### Excerpt provided:
Content starts

“It’s political will! Really and truly it comes back down to the political will and for countries, for Heads of Government to understand the broader implication so it’s a matter of continuously discussing it, raising awareness and hoping that people will do the right thing,” said IICA’s International Specialist for Agricultural Health and Food Safety, Carol Thomas.
In light of economic challenges and the need to push domestic food production, she suggested that Caricom member states sell each other different food items based on comparative advantages . Caricom imports more than US$4 billion worth of food. “It is not something that can be resolved by putting down a law. It has to be political will and understanding that if we trade among ourselves in a sustainable way it does not mean that our farmers in the individual countries will be marginalized and will be left out as long as it is done in a way that is supporting each other,” added Thomas.
As it relates to Guyana- once considered the bread basket of the Caribbean- that can produce almost all agricultural goods, she recommended that Guyana comes up with a basket of goods and trade the excess with the rest of the Caribbean to avoid market distortion.
Officer-in-Charge of Trade and Economic Integration at the Caribbean Community (Caricom) Headquarters, Desiree Field-Ridley confirmed that the agricultural ministerial Council for Trade and Economic Development (COTED) will Friday try to find out which agricultural goods are the subject of non-tariff barriers. “Some of them are resolve-able but it just has not come to the fore. You usually hear a general comment which says that we have problems getting agricultural jobs into another country but very seldom we get the specific reasons,” she told Caribbean News Desk (CND).
Admitting that work on this thorny area of regional trade is behind schedule, she hoped that by the end of the COTED meeting the region would have a better idea of the progress that has been made so far. She explained that if countries have the same species of pests, that should be no reason to stop trade. “This has been an issue that has been confronting us for some time now and we are trying to ensure that while we meet Sanitary and Phyto-Sanitary (SPS) measures that they are not used as barriers to trade,” she said.
The COTED agricultural ministerial meeting is expected to consider a number of recommendations by veterinarians and plant-health specialists. Field-Ridley said that SPS has been used to restrict certain goods and protect domestic production.

Content ends

### Extracted data:
Content starts

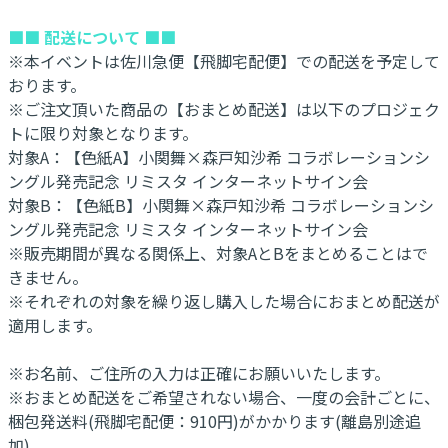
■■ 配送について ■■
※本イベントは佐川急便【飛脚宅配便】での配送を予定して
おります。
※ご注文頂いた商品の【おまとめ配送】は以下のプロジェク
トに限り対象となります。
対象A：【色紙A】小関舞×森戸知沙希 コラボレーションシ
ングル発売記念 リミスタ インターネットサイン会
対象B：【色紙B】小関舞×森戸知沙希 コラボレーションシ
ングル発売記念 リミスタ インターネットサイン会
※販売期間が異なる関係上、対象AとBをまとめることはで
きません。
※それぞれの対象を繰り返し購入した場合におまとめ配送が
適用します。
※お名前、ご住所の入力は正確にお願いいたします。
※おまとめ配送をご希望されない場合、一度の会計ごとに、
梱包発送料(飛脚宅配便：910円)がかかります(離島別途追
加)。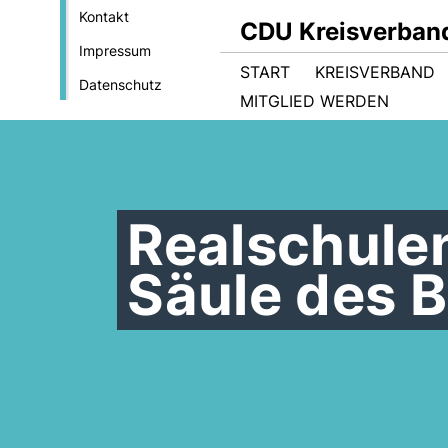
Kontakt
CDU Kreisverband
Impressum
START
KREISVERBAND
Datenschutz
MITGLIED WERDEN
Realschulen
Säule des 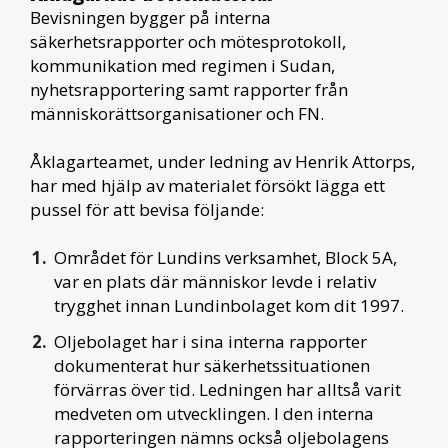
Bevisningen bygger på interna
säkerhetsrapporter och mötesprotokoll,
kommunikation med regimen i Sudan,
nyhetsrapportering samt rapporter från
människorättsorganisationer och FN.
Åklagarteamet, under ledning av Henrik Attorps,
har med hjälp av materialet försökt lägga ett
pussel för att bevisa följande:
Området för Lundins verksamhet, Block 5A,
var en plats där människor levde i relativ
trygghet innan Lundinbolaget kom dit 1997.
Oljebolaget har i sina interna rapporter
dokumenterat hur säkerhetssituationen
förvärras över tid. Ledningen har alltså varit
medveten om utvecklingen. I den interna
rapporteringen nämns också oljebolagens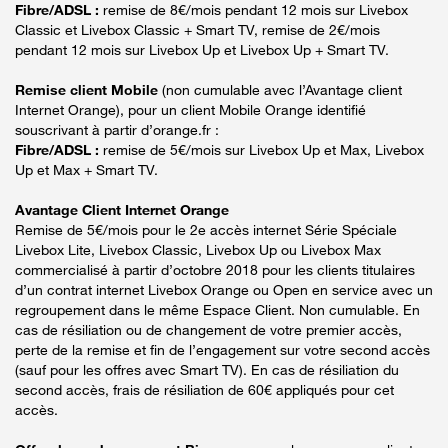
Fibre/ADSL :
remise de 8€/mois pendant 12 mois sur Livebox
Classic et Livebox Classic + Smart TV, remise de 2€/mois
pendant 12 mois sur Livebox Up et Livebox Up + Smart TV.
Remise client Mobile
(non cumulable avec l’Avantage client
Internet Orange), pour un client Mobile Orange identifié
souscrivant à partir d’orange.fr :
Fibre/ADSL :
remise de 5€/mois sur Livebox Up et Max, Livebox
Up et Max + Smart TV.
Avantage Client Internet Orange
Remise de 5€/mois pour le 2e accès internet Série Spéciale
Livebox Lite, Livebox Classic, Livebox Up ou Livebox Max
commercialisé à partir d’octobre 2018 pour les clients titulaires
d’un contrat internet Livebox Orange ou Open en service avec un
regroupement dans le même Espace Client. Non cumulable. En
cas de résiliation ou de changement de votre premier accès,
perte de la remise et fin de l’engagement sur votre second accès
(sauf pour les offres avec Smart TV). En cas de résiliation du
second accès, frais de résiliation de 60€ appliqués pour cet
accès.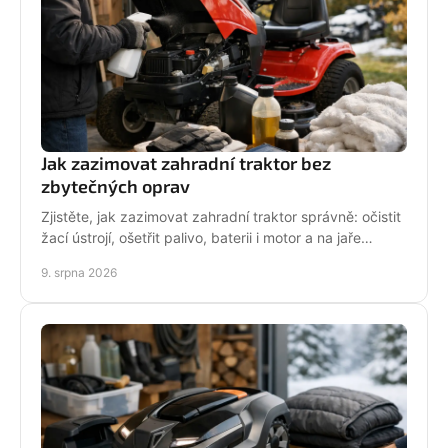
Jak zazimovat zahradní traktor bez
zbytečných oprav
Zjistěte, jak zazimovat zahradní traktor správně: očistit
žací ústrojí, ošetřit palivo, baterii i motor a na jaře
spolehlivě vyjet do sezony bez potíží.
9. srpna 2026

Content ends

### Task statement:
Copy out the complete article on agricultural trade within Caricom, word for word.

### Solution to the exercise:
“It’s political will! Really and truly it comes back down to the political will and for countries, for Heads of Government to understand the broader implication so it’s a matter of continuously discussing it, raising awareness and hoping that people will do the right thing,” said IICA’s International Specialist for Agricultural Health and Food Safety, Carol Thomas.
In light of economic challenges and the need to push domestic food production, she suggested that Caricom member states sell each other different food items based on comparative advantages . Caricom imports more than US$4 billion worth of food. “It is not something that can be resolved by putting down a law. It has to be political will and understanding that if we trade among ourselves in a sustainable way it does not mean that our farmers in the individual countries will be marginalized and will be left out as long as it is done in a way that is supporting each other,” added Thomas.
As it relates to Guyana- once considered the bread basket of the Caribbean- that can produce almost all agricultural goods, she recommended that Guyana comes up with a basket of goods and trade the excess with the rest of the Caribbean to avoid market distortion.
Officer-in-Charge of Trade and Economic Integration at the Caribbean Community (Caricom) Headquarters, Desiree Field-Ridley confirmed that the agricultural ministerial Council for Trade and Economic Development (COTED) will Friday try to find out which agricultural goods are the subject of non-tariff barriers. “Some of them are resolve-able but it just has not come to the fore. You usually hear a general comment which says that we have problems getting agricultural jobs into another country but very seldom we get the specific reasons,” she told Caribbean News Desk (CND).
Admitting that work on this thorny area of regional trade is behind schedule, she hoped that by the end of the COTED meeting the region would have a better idea of the progress that has been made so far. She explained that if countries have the same species of pests, that should be no reason to stop trade. “This has been an issue that has been confronting us for some time now and we are trying to ensure that while we meet Sanitary and Phyto-Sanitary (SPS) measures that they are not used as barriers to trade,” she said.
The COTED agricultural ministerial meeting is expected to consider a number of recommendations by veterinarians and plant-health specialists. Field-Ridley said that SPS has been used to restrict certain goods and protect domestic production.